Le commerce spécialisé a profondément changé de visage depuis 2019. Selon un état des lieux présenté par Procos à partir de ses données et de celles de Retail Int., le parc de magasins s’est contracté de 20 % entre 2019 et 2025. Dans le même temps, la fréquentation a reculé de 13 %. Deux évolutions qui touchent d’abord les centres-villes et, dans une moindre mesure, les centres commerciaux.
La baisse du nombre de points de vente tient, selon Procos, autant aux défaillances d’enseignes qu’aux décisions prises par les réseaux de rationaliser leur parc. Les fermetures se concentrent surtout dans les centres-villes. À l’inverse, les implantations en périphérie, dans les retail parks et sur les meilleurs emplacements restent globalement stables.
La fréquentation suit la même ligne de fracture. Depuis 2019, elle a diminué de 13 % dans l’ensemble des magasins observés. Sur les emplacements les moins attractifs, certains centres-villes et centres commerciaux ont perdu près d’un quart de leur trafic.
Des visites moins fréquentes, mais plus ciblées
Procos relève plusieurs facteurs : pression sur le pouvoir d’achat, montée du e-commerce, difficultés d’accessibilité de certains centres-villes et évolution des habitudes depuis la crise sanitaire. Les consommateurs se déplacent moins souvent en magasin, avec des visites davantage orientées vers un achat précis et des paniers moyens plus élevés.
Cette évolution favorise aussi une concentration du réseau autour d’un nombre plus limité de magasins, souvent plus grands ou jugés plus performants.

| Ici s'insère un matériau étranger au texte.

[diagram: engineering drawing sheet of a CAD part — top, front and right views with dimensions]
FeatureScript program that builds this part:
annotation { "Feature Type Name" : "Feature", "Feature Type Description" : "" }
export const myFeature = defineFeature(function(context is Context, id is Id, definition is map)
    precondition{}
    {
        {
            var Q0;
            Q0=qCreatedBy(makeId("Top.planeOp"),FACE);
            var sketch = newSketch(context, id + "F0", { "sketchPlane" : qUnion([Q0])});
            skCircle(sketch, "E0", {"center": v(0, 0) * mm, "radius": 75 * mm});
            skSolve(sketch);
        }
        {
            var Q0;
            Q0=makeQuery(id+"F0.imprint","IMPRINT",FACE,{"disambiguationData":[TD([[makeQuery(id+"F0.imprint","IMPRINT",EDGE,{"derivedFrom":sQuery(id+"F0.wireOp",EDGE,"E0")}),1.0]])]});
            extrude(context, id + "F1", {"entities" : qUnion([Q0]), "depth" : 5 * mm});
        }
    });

Le marché se polarise : les enseignes de milieu de gamme apparaissent comme les plus fragiles, tandis que le premium et l’entrée de gamme résistent mieux.
Les centres-villes face à une nouvelle équation
La question des coûts reste centrale. Procos souligne que les loyers commerciaux ont continué à progresser entre 2019 et 2025 alors même que la fréquentation reculait, ce qui accroît la pression sur les exploitants.
Cette photographie du commerce spécialisé ne signe pas la disparition du magasin. Elle montre plutôt une sélection plus forte des implantations et des formats. Pour les centres-villes, l’enjeu devient donc double : conserver des emplacements suffisamment attractifs pour les enseignes et recréer des motifs de fréquentation régulière au-delà du seul acte d’achat. Cette dernière lecture est une conclusion éditoriale tirée des tendances décrites par Procos.